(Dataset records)

______

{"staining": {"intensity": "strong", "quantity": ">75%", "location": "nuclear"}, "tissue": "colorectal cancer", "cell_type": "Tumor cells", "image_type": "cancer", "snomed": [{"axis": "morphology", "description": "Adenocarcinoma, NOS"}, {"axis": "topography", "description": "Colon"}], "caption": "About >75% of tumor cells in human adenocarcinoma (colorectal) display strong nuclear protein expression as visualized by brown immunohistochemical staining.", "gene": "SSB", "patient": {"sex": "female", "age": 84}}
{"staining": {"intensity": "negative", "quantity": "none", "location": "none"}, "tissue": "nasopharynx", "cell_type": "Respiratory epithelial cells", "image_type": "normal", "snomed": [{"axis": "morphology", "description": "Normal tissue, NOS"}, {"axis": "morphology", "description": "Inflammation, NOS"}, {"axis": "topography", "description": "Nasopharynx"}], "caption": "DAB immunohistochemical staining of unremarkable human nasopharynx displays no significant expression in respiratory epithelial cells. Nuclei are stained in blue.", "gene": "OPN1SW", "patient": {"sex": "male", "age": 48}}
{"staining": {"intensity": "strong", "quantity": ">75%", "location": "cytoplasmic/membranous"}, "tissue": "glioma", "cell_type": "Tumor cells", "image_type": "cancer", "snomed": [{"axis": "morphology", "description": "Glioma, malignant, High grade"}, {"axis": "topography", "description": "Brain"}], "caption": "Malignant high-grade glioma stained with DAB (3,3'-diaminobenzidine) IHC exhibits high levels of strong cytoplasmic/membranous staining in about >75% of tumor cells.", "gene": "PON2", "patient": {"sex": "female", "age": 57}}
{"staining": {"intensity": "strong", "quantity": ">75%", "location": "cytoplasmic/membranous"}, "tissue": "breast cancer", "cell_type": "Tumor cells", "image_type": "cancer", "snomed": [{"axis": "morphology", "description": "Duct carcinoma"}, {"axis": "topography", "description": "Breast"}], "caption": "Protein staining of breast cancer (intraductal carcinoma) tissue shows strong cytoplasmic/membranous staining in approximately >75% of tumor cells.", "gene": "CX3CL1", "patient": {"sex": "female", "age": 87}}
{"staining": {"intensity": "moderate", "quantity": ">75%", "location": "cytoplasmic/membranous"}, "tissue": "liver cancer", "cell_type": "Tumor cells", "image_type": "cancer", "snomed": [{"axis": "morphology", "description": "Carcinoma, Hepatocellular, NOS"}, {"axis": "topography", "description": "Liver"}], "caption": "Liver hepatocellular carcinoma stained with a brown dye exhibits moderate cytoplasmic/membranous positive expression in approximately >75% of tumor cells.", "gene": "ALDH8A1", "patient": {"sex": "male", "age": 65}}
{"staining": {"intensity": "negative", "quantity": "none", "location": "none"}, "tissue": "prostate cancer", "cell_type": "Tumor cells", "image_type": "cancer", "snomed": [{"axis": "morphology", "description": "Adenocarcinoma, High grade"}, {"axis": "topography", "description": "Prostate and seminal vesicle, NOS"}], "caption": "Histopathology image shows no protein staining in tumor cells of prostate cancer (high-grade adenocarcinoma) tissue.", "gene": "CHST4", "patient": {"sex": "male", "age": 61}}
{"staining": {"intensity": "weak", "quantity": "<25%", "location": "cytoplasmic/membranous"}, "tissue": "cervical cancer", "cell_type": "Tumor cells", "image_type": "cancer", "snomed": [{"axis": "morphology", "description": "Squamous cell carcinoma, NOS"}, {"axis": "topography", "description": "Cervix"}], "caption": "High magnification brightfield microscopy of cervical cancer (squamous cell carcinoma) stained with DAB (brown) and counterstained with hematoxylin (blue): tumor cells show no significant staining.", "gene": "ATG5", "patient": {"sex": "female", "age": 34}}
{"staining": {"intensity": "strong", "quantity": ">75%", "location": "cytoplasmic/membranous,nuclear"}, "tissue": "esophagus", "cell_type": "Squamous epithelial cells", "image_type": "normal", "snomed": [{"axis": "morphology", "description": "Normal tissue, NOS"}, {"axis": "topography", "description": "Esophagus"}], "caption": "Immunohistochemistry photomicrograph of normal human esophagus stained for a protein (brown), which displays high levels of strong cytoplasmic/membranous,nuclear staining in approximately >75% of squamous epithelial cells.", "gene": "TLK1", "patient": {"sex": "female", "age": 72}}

______

WHAT IS NEEDED>
Would you filter the records and copy each line that contains the word "Adenocarcinoma"?

WRITTEN RESPONSE>
{"staining": {"intensity": "strong", "quantity": ">75%", "location": "nuclear"}, "tissue": "colorectal cancer", "cell_type": "Tumor cells", "image_type": "cancer", "snomed": [{"axis": "morphology", "description": "Adenocarcinoma, NOS"}, {"axis": "topography", "description": "Colon"}], "caption": "About >75% of tumor cells in human adenocarcinoma (colorectal) display strong nuclear protein expression as visualized by brown immunohistochemical staining.", "gene": "SSB", "patient": {"sex": "female", "age": 84}}
{"staining": {"intensity": "negative", "quantity": "none", "location": "none"}, "tissue": "prostate cancer", "cell_type": "Tumor cells", "image_type": "cancer", "snomed": [{"axis": "morphology", "description": "Adenocarcinoma, High grade"}, {"axis": "topography", "description": "Prostate and seminal vesicle, NOS"}], "caption": "Histopathology image shows no protein staining in tumor cells of prostate cancer (high-grade adenocarcinoma) tissue.", "gene": "CHST4", "patient": {"sex": "male", "age": 61}}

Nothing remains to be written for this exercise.